<<<<
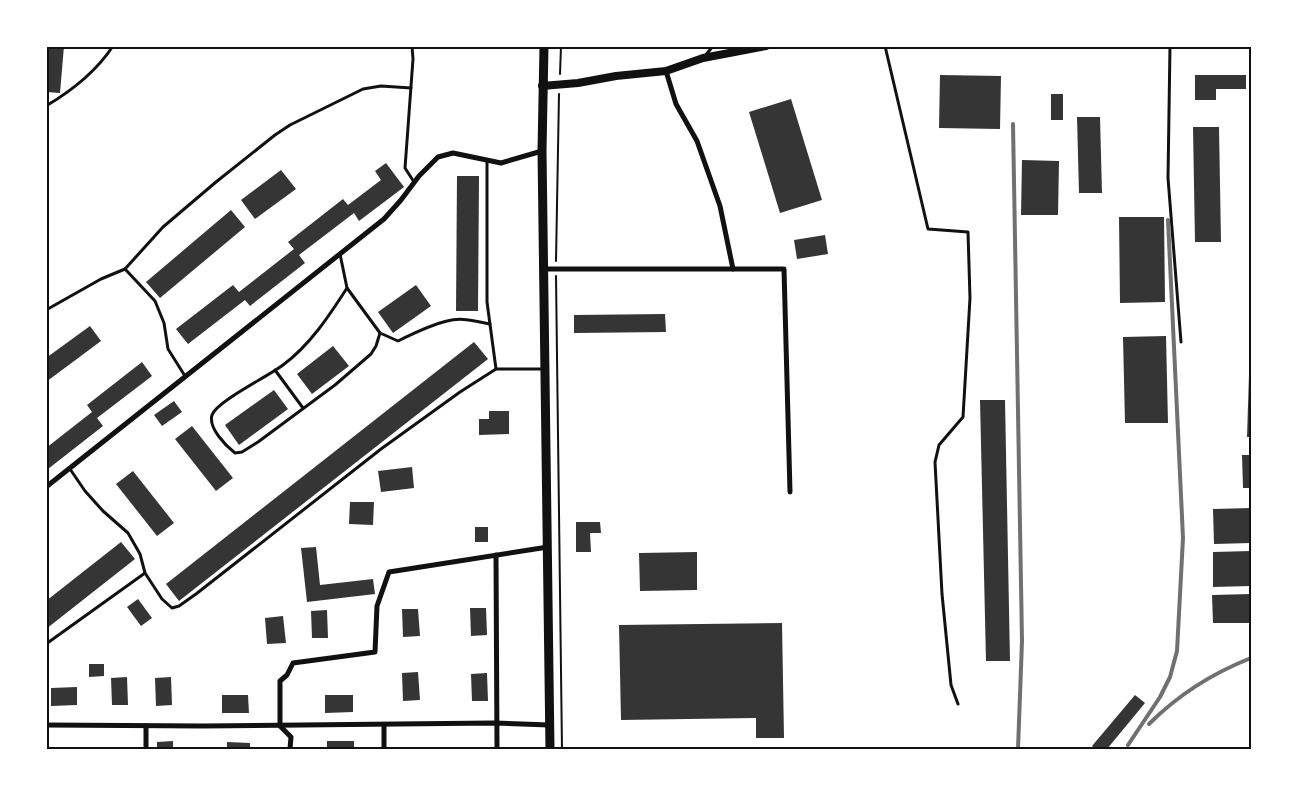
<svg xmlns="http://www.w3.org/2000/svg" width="1297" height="795" font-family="'DM Sans',sans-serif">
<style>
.building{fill:#353535}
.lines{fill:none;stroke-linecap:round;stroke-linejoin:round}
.path{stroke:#111;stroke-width:2}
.service{stroke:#111;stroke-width:3}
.minor{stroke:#111;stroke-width:5}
.tertiary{stroke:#111;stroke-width:8}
.secondary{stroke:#111;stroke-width:9}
.rail{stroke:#707070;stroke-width:4}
.neatline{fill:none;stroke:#111;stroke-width:2}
</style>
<rect width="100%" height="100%" fill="#fff"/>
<!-- building -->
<g class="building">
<polygon points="46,46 64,46 60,93 46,92"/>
<polygon points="940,75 1001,76 1000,129 939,128"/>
<polygon points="1195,75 1246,75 1246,89 1216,89 1216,100 1195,100"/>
<rect x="1051" y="94" width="12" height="26"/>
<polygon points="791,99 822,200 780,213 749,112"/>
<polygon points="1077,117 1100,117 1102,193 1079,193"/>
<polygon points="1193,127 1219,127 1221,242 1195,242"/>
<polygon points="1022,160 1059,161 1058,215 1021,215"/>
<polygon points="386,163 404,187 359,221 354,213 299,255 305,263 250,306 245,300 188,344 176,329 233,285 239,292 294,249 288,242 343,199 348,205 381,180 375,171"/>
<polygon points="281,170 296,189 255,219 241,200"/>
<polygon points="457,176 479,176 478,311 456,311"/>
<polygon points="231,210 245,227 160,298 146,282"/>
<polygon points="1119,217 1164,217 1165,302 1120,303"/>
<polygon points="825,235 828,254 797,259 794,240"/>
<polygon points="416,285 431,306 393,333 378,312"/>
<polygon points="665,314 666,332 574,333 574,315"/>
<polygon points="90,326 101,341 46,382 46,358"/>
<polygon points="1166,336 1168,423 1125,423 1123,337"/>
<polygon points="474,342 488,359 179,601 166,584"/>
<polygon points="333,346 349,366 312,394 297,374"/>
<polygon points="142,362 152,376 97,418 103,426 48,469 46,467 46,448 92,412 87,405"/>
<polygon points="1249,375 1251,375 1251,437 1247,437"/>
<polygon points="274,390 288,409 239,445 225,425"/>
<polygon points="980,400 1005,400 1010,661 986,661"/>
<polygon points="174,401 182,412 162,426 154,415"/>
<polygon points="489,411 509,411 509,434 479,435 479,419 489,419"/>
<polygon points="192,426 233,478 216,491 175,439"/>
<polygon points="1242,455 1251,455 1251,488 1243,488"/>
<polygon points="412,467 414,488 381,492 378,471"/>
<polygon points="133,471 174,523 157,536 116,484"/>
<polygon points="350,502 374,502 373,525 349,524"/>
<polygon points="1251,508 1251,543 1214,544 1213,509"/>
<polygon points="576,522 600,522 601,533 590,533 591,552 576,552"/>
<rect x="475" y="527" width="13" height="15"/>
<polygon points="121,542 135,559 46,629 46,601"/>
<polygon points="316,547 320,585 373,579 375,594 307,602 301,548"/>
<polygon points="1251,551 1251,586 1213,587 1213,552"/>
<polygon points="697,552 697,590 640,591 639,553"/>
<polygon points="1251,594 1251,623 1213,623 1212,595"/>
<polygon points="138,599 152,618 141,626 127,607"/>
<polygon points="470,608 486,608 487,635 471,636"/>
<polygon points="402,609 418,609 420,636 403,637"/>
<polygon points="327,610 328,638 312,638 311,611"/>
<polygon points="283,616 286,643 267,644 265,618"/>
<polygon points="782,623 784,738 756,738 756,718 621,720 619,625"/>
<polygon points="89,664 104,664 104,676 89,677"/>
<polygon points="418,672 420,700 403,701 402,673"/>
<polygon points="487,673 488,701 472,701 471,674"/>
<polygon points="127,677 128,705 112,705 111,678"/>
<polygon points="171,677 172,705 156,706 155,678"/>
<polygon points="77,687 77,705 51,706 51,688"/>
<polygon points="222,695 248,695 249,713 222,713"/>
<polygon points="325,695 353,695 353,712 325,713"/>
<polygon points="1135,695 1145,703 1107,749 1095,749 1092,746"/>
<polygon points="173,741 173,749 157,749 157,742"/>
<rect x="327" y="741" width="27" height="8"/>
<polygon points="227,742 250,743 250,749 227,749"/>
</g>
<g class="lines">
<!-- path -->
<g class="path">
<polyline points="560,74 561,46"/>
<polyline points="556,261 559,94"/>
<polyline points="556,276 562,749"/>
</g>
<!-- service -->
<g class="service">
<polyline points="412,46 413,59 405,168 414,182"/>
<polyline points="885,46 928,229 968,232 970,298 963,417 939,445 935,462 942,594 951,685 958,704"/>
<polyline points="1170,46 1168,178 1181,342"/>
<polyline points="705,56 713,46"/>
<path d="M46,106c27,-16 50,-34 67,-60"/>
<polyline points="487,161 487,302 496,369"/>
<path d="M340,254l7,34 33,45 18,8c16,-8 32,-16 49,-20 14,-4 29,0 43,3"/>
<path d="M347,288c-18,28 -37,57 -64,77 -14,11 -66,36 -71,50 -4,13 14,31 23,38l7,-1 16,-10 77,-57 36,-31 5,-8 4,-13"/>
<polyline points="46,310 101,279 125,269"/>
<polyline points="275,370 303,408"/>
<polyline points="185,376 168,349 164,323 155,301 125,269 163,227 216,182 275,135 290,125 363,89 381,86 411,88"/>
<polyline points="70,469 85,491 103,511 128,533 140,554 145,573 162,599 172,608 179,606 196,594 381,449 460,392 496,369 544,369"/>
<polyline points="46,644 145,573"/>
</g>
<!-- minor -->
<g class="minor">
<polyline points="666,71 676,104 697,141 720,206 733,269"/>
<polyline points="544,269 784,269 790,492"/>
<polyline points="46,487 384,219 401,200 419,176 438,157 453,153 501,163 542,151"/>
<polyline points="496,555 497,749"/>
<polyline points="46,725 203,726 493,723 549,725"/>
<polyline points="384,725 384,749"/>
<polyline points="146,726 146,749"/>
<polyline points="290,749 291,737 280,726 280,681 287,675 293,663 375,652 377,606 389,572 548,547"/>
</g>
<!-- tertiary -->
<polyline class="tertiary" points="542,86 578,83 616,76 666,71 703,58 766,46"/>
<!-- secondary -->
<polyline class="secondary" points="544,46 542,151 550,749"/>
<!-- rail -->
<g class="rail">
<polyline points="1013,124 1022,641 1018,749"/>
<path d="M1149,724c29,-29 64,-51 102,-66"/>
<polyline points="1128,745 1160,697 1170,677 1177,651 1183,538 1168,220"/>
</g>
</g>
<!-- border -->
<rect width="1297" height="795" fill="none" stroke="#ffffff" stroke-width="95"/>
<rect x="48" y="48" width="1202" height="700" class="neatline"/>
</svg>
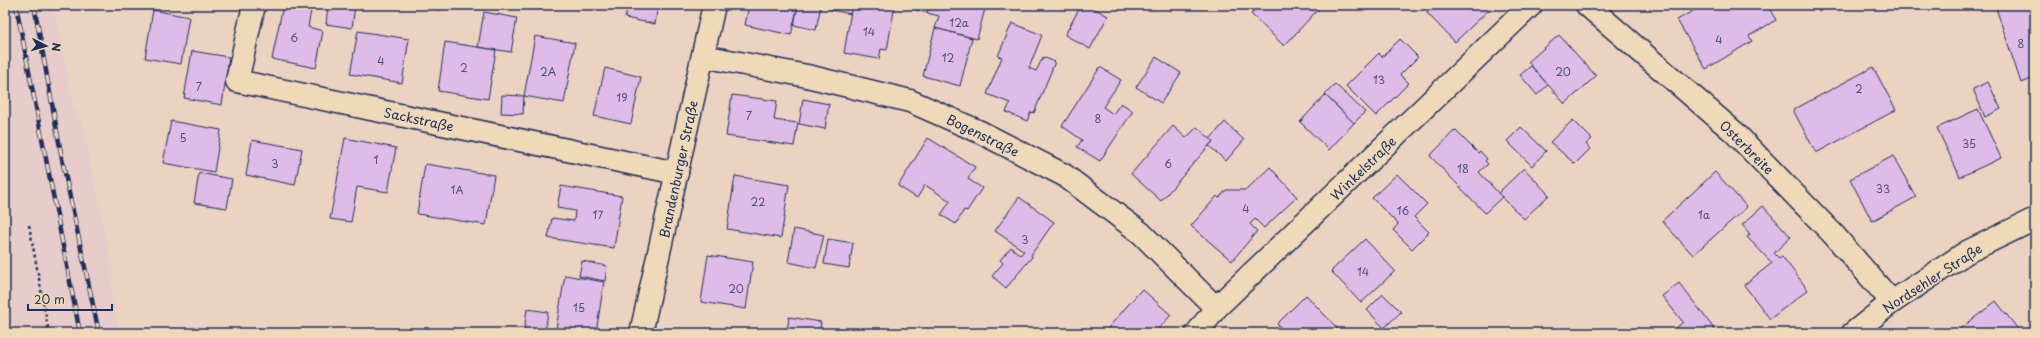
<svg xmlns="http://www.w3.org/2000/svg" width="2040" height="338" viewBox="0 0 2040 338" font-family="'Playpen Sans',sans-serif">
<rect width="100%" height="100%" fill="#ecd3c1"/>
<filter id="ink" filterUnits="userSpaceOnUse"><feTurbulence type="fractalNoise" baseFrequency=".025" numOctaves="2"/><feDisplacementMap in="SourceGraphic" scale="8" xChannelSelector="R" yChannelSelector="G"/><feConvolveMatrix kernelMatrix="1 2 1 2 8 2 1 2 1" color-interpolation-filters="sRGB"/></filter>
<g filter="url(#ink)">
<!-- built -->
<path fill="#e8cccc" d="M5,5H53L73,104L83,125L113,271L112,290L120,333H5Z"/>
<!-- building -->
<g fill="#debce7" stroke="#1b2f5e">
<path d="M283,5H312L308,27L323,31L316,68L272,59Z"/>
<path d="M328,5L355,6L352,28L326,24Z"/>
<path d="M411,5H440L439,10Z"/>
<path d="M628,5H658L655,24L625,18Z"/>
<path d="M749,5H798L791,35L745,25Z"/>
<path d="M798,5H821L816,30L794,25Z"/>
<path d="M832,5H852L851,14L831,10Z"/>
<path d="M852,5H895L887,50L881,49L879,59L844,53Z"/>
<path d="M911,5H929L927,13L910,8Z"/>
<path d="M929,5H986L977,39L935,28L939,16L927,13Z"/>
<path d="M1081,5H1088L1108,16L1090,49L1065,35Z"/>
<path d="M1259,5H1322L1284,46L1251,14Z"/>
<path d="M1435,5H1494L1455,42L1427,13Z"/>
<path d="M1703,5H1767L1776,20L1749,36L1752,41L1706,69L1677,20Z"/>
<path d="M2005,5H2035V78L2021,83L1996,8Z"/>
<path d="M153,10L189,17L181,64L145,58Z"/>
<path d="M484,12L517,18L511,52L478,47Z"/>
<path d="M1012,23L1042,35L1029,68L1036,71L1043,57L1055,62L1034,113L1031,112L1027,121L1006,112L1010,103L987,94L1002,57L998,56Z"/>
<path d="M935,28L972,38L960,86L923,76Z"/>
<path d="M358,31L409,39L402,83L350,74Z"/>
<path d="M1559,35L1596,76L1565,104L1528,62Z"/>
<path d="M535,36L575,43L564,103L524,96Z"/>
<path d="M1400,39L1418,57L1400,75L1409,83L1376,116L1346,86L1379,53L1382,57Z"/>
<path d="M445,42L496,50L488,99L438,91Z"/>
<path d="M192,51L229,57L222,105L184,98Z"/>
<path d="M1156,57L1181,73L1161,103L1136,87Z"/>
<path d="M1531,66L1548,85L1537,95L1520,75Z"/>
<path d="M1100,67L1121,80L1103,107L1113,114L1121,103L1133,111L1100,161L1077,147L1082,140L1062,126Z"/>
<path d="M1873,67L1896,110L1816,153L1793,110Z"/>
<path d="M605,68L641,77L631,124L594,116Z"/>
<path d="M1988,82L2001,109L1985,117L1973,89Z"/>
<path d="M1335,84L1365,112L1354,123L1325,95Z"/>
<path d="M502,95L524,96L523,114L501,113Z"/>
<path d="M732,95L777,101L774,120L798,123L794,146L726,136Z"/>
<path d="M1325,95L1354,123L1329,150L1300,122Z"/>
<path d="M803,99L829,104L825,129L799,124Z"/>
<path d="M1978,109L2001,158L1960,177L1937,128Z"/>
<path d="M1573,120L1592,139L1586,144L1590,149L1575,164L1550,142Z"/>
<path d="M171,121L221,130L214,172L163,163Z"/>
<path d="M1225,122L1244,140L1226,161L1209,146L1213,141L1210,139Z"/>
<path d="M1173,126L1186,138L1197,127L1213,141L1161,201L1131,174Z"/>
<path d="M1521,127L1546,151L1532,166L1507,141Z"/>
<path d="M1455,130L1478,153L1480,151L1487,159L1485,161L1488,164L1479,172L1502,197L1485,213L1430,156Z"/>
<path d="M345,138L396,148L388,192L357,187L351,222L330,219Z"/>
<path d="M928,138L975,167L968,179L982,188L967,211L964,210L956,224L941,215L950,201L925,185L917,198L898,186Z"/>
<path d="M252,140L302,149L295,185L246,175Z"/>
<path d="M1893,156L1916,197L1872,221L1850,179Z"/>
<path d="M425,164L494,175L486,225L417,214Z"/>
<path d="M1270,167L1297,197L1264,228L1255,219L1250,224L1257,231L1232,261L1191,226L1217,196L1219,198L1226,190H1246Z"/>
<path d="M1524,168L1549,195L1524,219L1498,193Z"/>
<path d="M1715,172L1747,207L1693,255L1662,221Z"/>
<path d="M199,173L232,179L227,208L194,203Z"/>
<path d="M1397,174L1427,204L1414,217L1429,232L1412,249L1393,230L1398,224L1372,198Z"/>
<path d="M735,176L789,185L781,238L727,229Z"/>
<path d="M561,186L622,196L614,248L548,238L552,218L574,221L575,211L557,208Z"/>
<path d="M1019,197L1054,222L1031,255L1032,257L1006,288L992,276L1003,263L1000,260L1011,247L1020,255L1024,251L995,231Z"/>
<path d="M1763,206L1791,237L1774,253L1779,258L1782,256L1808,290L1770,319L1744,285L1772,263L1747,237L1750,234L1742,225Z"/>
<path d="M794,229L824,235L816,268L788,262Z"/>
<path d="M828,239L853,243L849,268L824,264Z"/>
<path d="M1365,239L1395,271L1361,303L1331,271Z"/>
<path d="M708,255L753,262L746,309L701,302Z"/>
<path d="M582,261L607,266L605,281L579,276Z"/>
<path d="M565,275L604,282L596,333L556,329Z"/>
<path d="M1679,283L1700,310L1717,333H1680L1676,328L1683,322L1662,296Z"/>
<path d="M1142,289L1171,315L1155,333H1113L1108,328Z"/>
<path d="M1383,294L1401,312L1384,328L1367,310Z"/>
<path d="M1306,295L1336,327L1342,333H1286L1277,324Z"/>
<path d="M1996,301L2021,333H1964L1960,329Z"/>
<path d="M527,309L548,312L545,333L524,331Z"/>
<path d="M789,317L821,322L819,333H787Z"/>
</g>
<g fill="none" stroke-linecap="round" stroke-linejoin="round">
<!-- street casing -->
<g stroke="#1b2f5e" stroke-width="25">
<g id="street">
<path d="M254,5L237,81L677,173"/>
<path d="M1587,5L1734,132L1833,234L1892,302"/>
<path d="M703,56L807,76L910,101L980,132L1064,175L1141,233L1216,308"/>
<path d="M641,333L714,5"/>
<path d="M1197,333L1216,308L1531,5"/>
</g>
</g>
<!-- secondary casing -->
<g stroke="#1b2f5e" stroke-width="25">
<path id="secondary" d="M1853,333L1892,302L1967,252L2035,219"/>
</g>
<!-- path -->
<path stroke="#1b2f5e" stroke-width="2.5" stroke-dasharray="3 3" stroke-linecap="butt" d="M29,225L49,333"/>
<!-- street -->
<use href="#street" stroke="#f0d9b8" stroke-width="22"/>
<!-- secondary -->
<use href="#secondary" stroke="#f0d9b8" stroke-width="22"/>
<!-- rail casing -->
<g stroke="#1b2f5e" stroke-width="4.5">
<g id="rail">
<path d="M16,5L80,333"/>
<path d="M34,5L63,164L99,333"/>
</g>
</g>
<!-- rail -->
<use href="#rail" stroke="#f0d9b8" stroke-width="3" stroke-dasharray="9" stroke-linecap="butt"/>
</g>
</g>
<g text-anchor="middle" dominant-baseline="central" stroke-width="3" stroke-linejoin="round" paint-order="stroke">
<!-- number labels -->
<g font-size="11" fill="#4c5280">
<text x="959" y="22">12a</text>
<text x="869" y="31">14</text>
<text x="294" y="37">6</text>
<text x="1719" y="39">4</text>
<text x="2021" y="43">8</text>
<text x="948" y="57">12</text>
<text x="381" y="60">4</text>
<text x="464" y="67">2</text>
<text x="548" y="71">2A</text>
<text x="1563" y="71">20</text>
<text x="1379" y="79">13</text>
<text x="199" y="86">7</text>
<text x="1859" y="88">2</text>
<text x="622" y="97">19</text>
<text x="749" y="115">7</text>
<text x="1098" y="118">8</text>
<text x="183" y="137">5</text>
<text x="1969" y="143">35</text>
<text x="376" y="159">1</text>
<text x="275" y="163">3</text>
<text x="1168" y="163">6</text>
<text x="1463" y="168">18</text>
<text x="1883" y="188">33</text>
<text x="457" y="189">1A</text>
<text x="758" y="201">22</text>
<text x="1246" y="208">4</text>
<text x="1403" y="210">16</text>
<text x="598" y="214">17</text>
<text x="1704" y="214">1a</text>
<text x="1025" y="239">3</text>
<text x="1363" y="271">14</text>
<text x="736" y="288">20</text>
<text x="579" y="307">15</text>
</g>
<!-- street labels -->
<g font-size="13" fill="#1b2f5e" stroke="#f0d9b8">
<text transform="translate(419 119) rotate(12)">Sackstraße</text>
<text transform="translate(983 135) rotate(26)">Bogenstraße</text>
<text transform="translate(1747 147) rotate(45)">Osterbreite</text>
<text transform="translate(1363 168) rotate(-44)">Winkelstraße</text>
<text transform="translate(678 169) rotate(-78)">Brandenburger Straße</text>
<text transform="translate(1932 278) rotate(-33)">Nordsehler Straße</text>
</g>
</g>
<!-- margin -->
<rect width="2040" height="338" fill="none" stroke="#f0d9b8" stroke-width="20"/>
<rect x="10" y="10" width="2020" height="318" fill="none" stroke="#1b2f5e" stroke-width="1.5" filter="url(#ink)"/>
<!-- north arrow -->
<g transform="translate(46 46) rotate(96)" stroke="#f0d9b8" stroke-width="3" paint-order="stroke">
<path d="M0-3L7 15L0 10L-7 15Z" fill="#1b2f5e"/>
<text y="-6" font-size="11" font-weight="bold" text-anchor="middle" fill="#1b2f5e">N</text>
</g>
<!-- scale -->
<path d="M28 304v6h84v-6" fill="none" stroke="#1b2f5e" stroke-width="2"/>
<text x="34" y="304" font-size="12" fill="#1b2f5e" stroke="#f0d9b8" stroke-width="3" paint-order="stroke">20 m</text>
</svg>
>>>>
*Assignment*.
Look through the entries above for the word "lines". Copy every line where it shows up.

*Written answer*.
.lines{fill:none;stroke-linecap:round;stroke-linejoin:round}
<g class="lines">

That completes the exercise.